CPOE System Can Create Errors, Study Finds

Kate Traynor

Computerized prescriber order-entry (CPOE) systems are widely touted as a way to improve patient safety, but the systems have the potential to introduce new errors into the order-entry process, according to researchers at the University of Pennsylvania School of Medicine.

In a report published in the March 9 Journal of the American Medical Association, the researchers examined how hospital staff interacted with a CPOE system that was in place at the university hospital from 1997 to 2004.

After conducting surveys and interviews and shadowing hospital staff as they worked, the researchers uncovered nearly two dozen situations in which use of the CPOE system could lead to medication errors.

The researchers found that one source of mistakes arose when information generated by the CPOE system was fragmented or was not integrated with other hospital data. For example, prescribers sometimes interpreted the smallest available dosage size of a medication displayed in the CPOE system as the lowest recommended dosage for the product. In such cases, the prescriber is mistaking pharmacy inventory information for clinical information, and can choose an inappropriate dosage for the patient.

Nearly 75 percent of the 261 prescribers who participated in this portion of the study mistakenly used the CPOE system to identify low-dosage information for infrequently prescribed medications. Similarly, about 80 percent of prescribers used the CPOE system to determine dosage ranges for infrequently ordered drugs.

Another type of error identified by the authors was caused by a poor "human-machine interface." Such errors included selecting the wrong patient or drug from the CPOE display. According to the report, for the CPOE system studied, "names and drugs are close together, the font is small, and...patients' names do not appear on all screens."

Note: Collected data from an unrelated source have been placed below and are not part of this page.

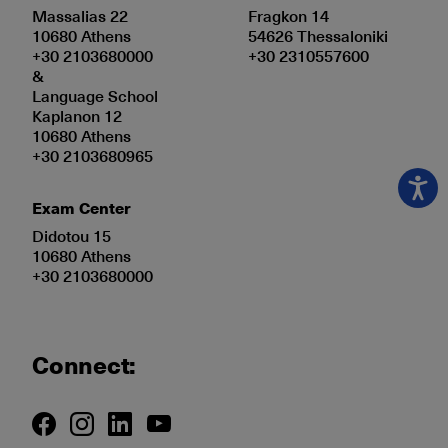
Massalias 22
Fragkon 14
10680 Athens
54626 Thessaloniki
+30 2103680000
+30 2310557600
&
Language School
Kaplanon 12
10680 Athens
+30 2103680965
Exam Center
Didotou 15
10680 Athens
+30 2103680000
Connect: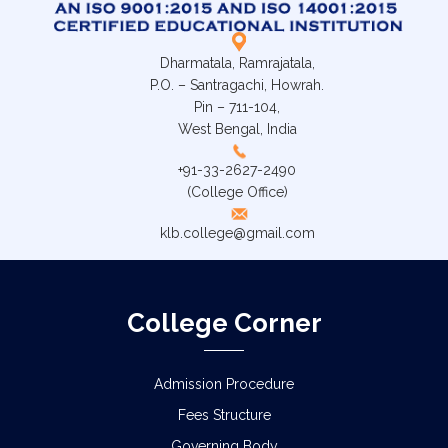
Dharmatala, Ramrajatala,
P.O. – Santragachi, Howrah.
Pin – 711-104,
West Bengal, India
+91-33-2627-2490
(College Office)
klb.college@gmail.com
College Corner
Admission Procedure
Fees Structure
Governing Body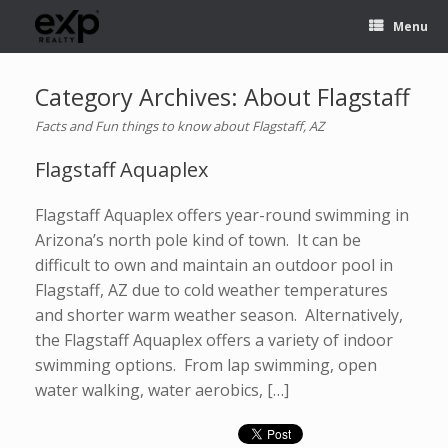
Menu
Category Archives:
About Flagstaff
Facts and Fun things to know about Flagstaff, AZ
Flagstaff Aquaplex
Flagstaff Aquaplex offers year-round swimming in
Arizona’s north pole kind of town. It can be
difficult to own and maintain an outdoor pool in
Flagstaff, AZ due to cold weather temperatures
and shorter warm weather season. Alternatively,
the Flagstaff Aquaplex offers a variety of indoor
swimming options. From lap swimming, open
water walking, water aerobics, […]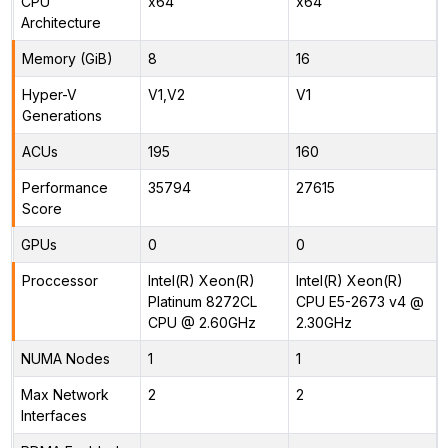
CPU
x64
x64
Architecture
Memory (GiB)
8
16
Hyper-V
V1,V2
V1
Generations
ACUs
195
160
Performance
35794
27615
Score
GPUs
0
0
Proccessor
Intel(R) Xeon(R)
Intel(R) Xeon(R)
Platinum 8272CL
CPU E5-2673 v4 @
CPU @ 2.60GHz
2.30GHz
NUMA Nodes
1
1
Max Network
2
2
Interfaces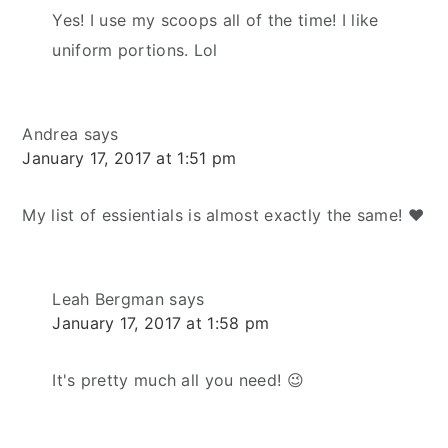
Yes! I use my scoops all of the time! I like
uniform portions. Lol
Andrea
says
January 17, 2017 at 1:51 pm
My list of essientials is almost exactly the same! ❤️
Leah Bergman
says
January 17, 2017 at 1:58 pm
It's pretty much all you need! 😉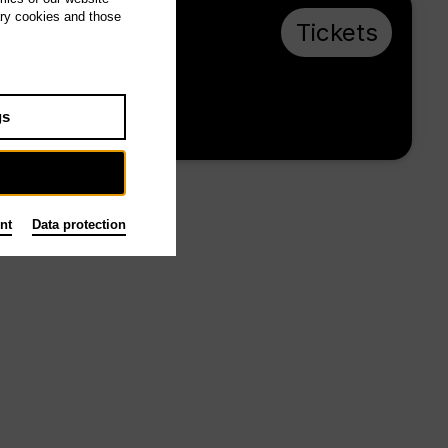
ary cookies and those
Mo 30.11.26,
Tickets
19:00
€ 20 / 10
gs
Tischlerei
nt
Data protection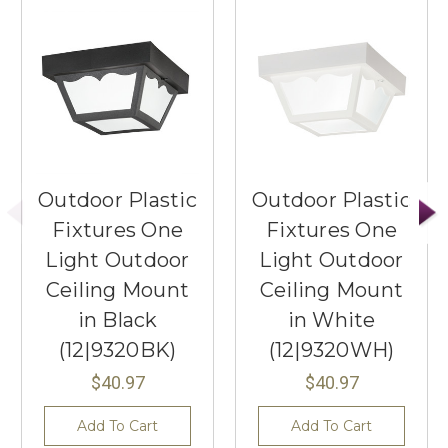
Outdoor Plastic
Outdoor Plastic
Fixtures One
Fixtures One
Light Outdoor
Light Outdoor
Ceiling Mount
Ceiling Mount
in Black
in White
(12|9320BK)
(12|9320WH)
$40.97
$40.97
Add To Cart
Add To Cart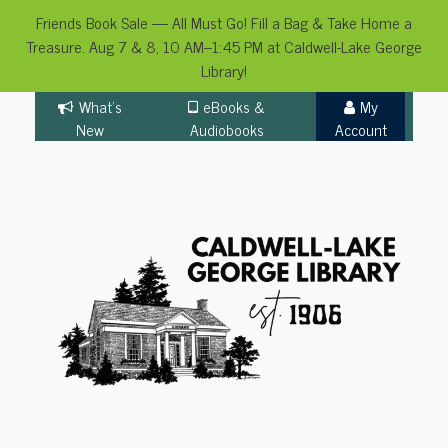
Friends Book Sale — All Must Go! Fill a Bag & Take Home a
Treasure. Aug 7 & 8, 10 AM–1:45 PM at Caldwell-Lake George
Library!
Skip
What's
eBooks &
My
to
New
Audiobooks
Account
content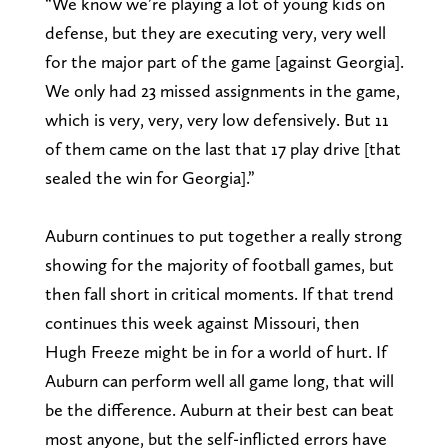
“We know we’re playing a lot of young kids on
defense, but they are executing very, very well
for the major part of the game [against Georgia].
We only had 23 missed assignments in the game,
which is very, very, very low defensively. But 11
of them came on the last that 17 play drive [that
sealed the win for Georgia].”
Auburn continues to put together a really strong
showing for the majority of football games, but
then fall short in critical moments. If that trend
continues this week against Missouri, then
Hugh Freeze might be in for a world of hurt. If
Auburn can perform well all game long, that will
be the difference. Auburn at their best can beat
most anyone, but the self-inflicted errors have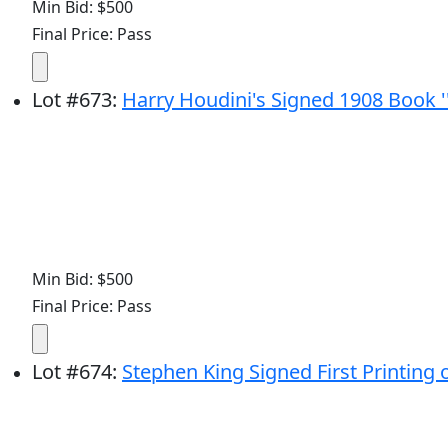
Min Bid: $500
Final Price: Pass
Lot
#
673
:
Harry Houdini's Signed 1908 Book 
Min Bid: $500
Final Price: Pass
Lot
#
674
:
Stephen King Signed First Printing o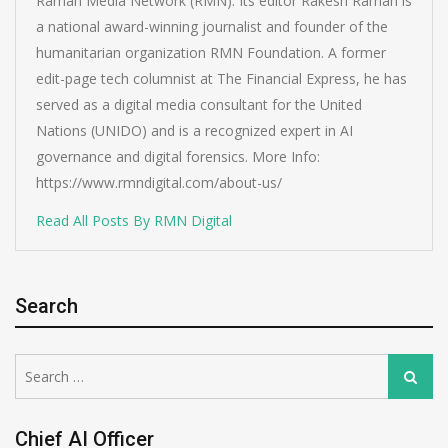
Raman Media Network (RMN). Its editor Rakesh Raman is
a national award-winning journalist and founder of the
humanitarian organization RMN Foundation. A former
edit-page tech columnist at The Financial Express, he has
served as a digital media consultant for the United
Nations (UNIDO) and is a recognized expert in AI
governance and digital forensics. More Info:
https://www.rmndigital.com/about-us/
Read All Posts By RMN Digital
Search
Search
Search
for:
Chief AI Officer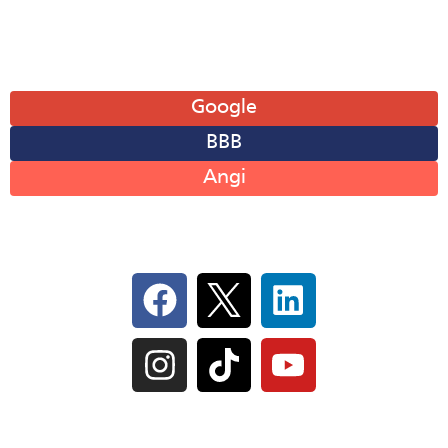
Sun: Closed
Leave A Review
Google
BBB
Angi
Follow Us On Social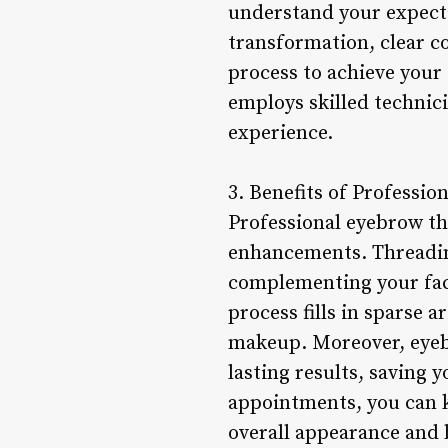
understand your expecta
transformation, clear c
process to achieve your 
employs skilled technic
experience.
3. Benefits of Professio
Professional eyebrow th
enhancements. Threading
complementing your faci
process fills in sparse 
makeup. Moreover, eyebr
lasting results, saving 
appointments, you can 
overall appearance and 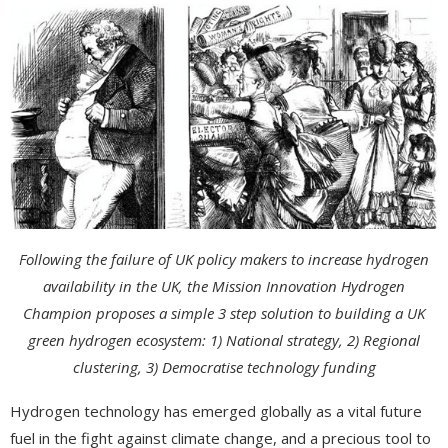
Following the failure of UK policy makers to increase hydrogen
availability in the UK, the Mission Innovation Hydrogen
Champion proposes a simple 3 step solution to building a UK
green hydrogen ecosystem: 1) National strategy, 2) Regional
clustering, 3) Democratise technology funding
Hydrogen technology has emerged globally as a vital future
fuel in the fight against climate change, and a precious tool to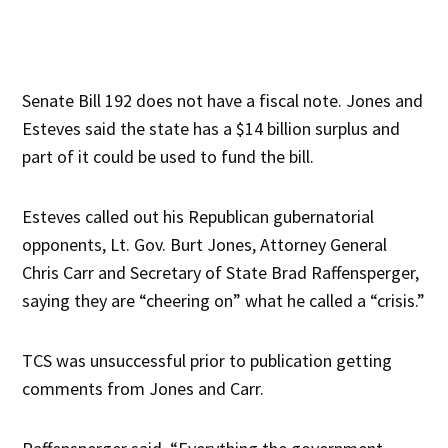
Senate Bill 192 does not have a fiscal note. Jones and
Esteves said the state has a $14 billion surplus and
part of it could be used to fund the bill.
Esteves called out his Republican gubernatorial
opponents, Lt. Gov. Burt Jones, Attorney General
Chris Carr and Secretary of State Brad Raffensperger,
saying they are “cheering on” what he called a “crisis.”
TCS was unsuccessful prior to publication getting
comments from Jones and Carr.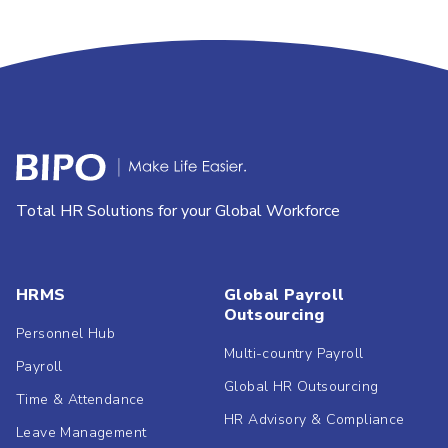
Total HR Solutions for your Global Workforce
HRMS
Global Payroll
Outsourcing
Personnel Hub
Multi-country Payroll
Payroll
Global HR Outsourcing
Time & Attendance
HR Advisory & Compliance
Leave Management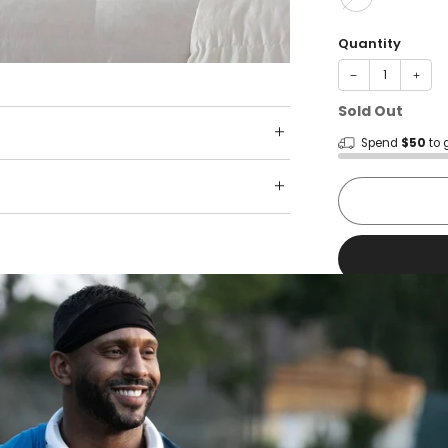
Quantity
−
+
Sold Out
Spend
$50
to 
Shop wit
Fast ship
Trusted 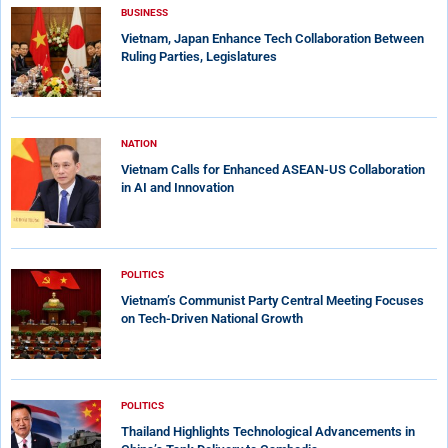
BUSINESS
Vietnam, Japan Enhance Tech Collaboration Between
Ruling Parties, Legislatures
NATION
Vietnam Calls for Enhanced ASEAN-US Collaboration
in AI and Innovation
POLITICS
Vietnam’s Communist Party Central Meeting Focuses
on Tech-Driven National Growth
POLITICS
Thailand Highlights Technological Advancements in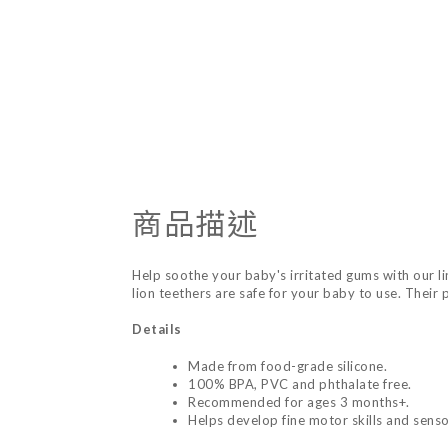
商品描述
Help soothe your baby's irritated gums with our li
lion teethers are safe for your baby to use. Their
Details
Made from food-grade silicone.
100% BPA, PVC and phthalate free.
Recommended for ages 3 months+.
Helps develop fine motor skills and sensor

Nearly half of prescribers reported that the poor-quality CPOE display made it difficult to correctly identify patients. About 70 percent said the need to work through many screens to display a patient's entire medication summary created uncertainty about which drugs had been administered.

According to the report, the CPOE system regularly crashed two or three times a week for 15 minutes at a time. About 85 percent of study participants said that medication administration delays occurred during such system shutdowns. Another problem related to system shutdowns was the sending of medications to a patient's room after the patient was moved elsewhere, because the move was not documented in the pharmacy computer while the CPOE system was down.

The report noted that the study involved potential medication errors and not actual adverse drug events resulting from faulty use of CPOE. According to the report, pharmacists act as a check on the CPOE system by reviewing all of the hospital's medication orders. About 4 percent of the hospital's orders are rejected by a pharmacist, the report stated.

The authors recommended that CPOE implementation plans should focus not on technology alone but also on the usual work flow and habits of the people who will use the system.

"CPOE systems need to be very carefully designed and implemented, as well as constantly evaluated and improved," lead author Ross Koppel explained in a statement. "As these systems continue to be improved, designers should understand that their programs must seamlessly integrate into an institutional context of infinite complexity."

Koppel acknowledged that the study involved "only one older CPOE system in a single setting," but he said the study's findings "reflect what is happening in health care facilities across America that have adopted CPOE systems as a key patient-safety initiative."

The University of Pennsylvania Health System currently uses an upgraded CPOE and clinical information system from the same manufacturer as the one Koppel and his colleagues evaluated for their study.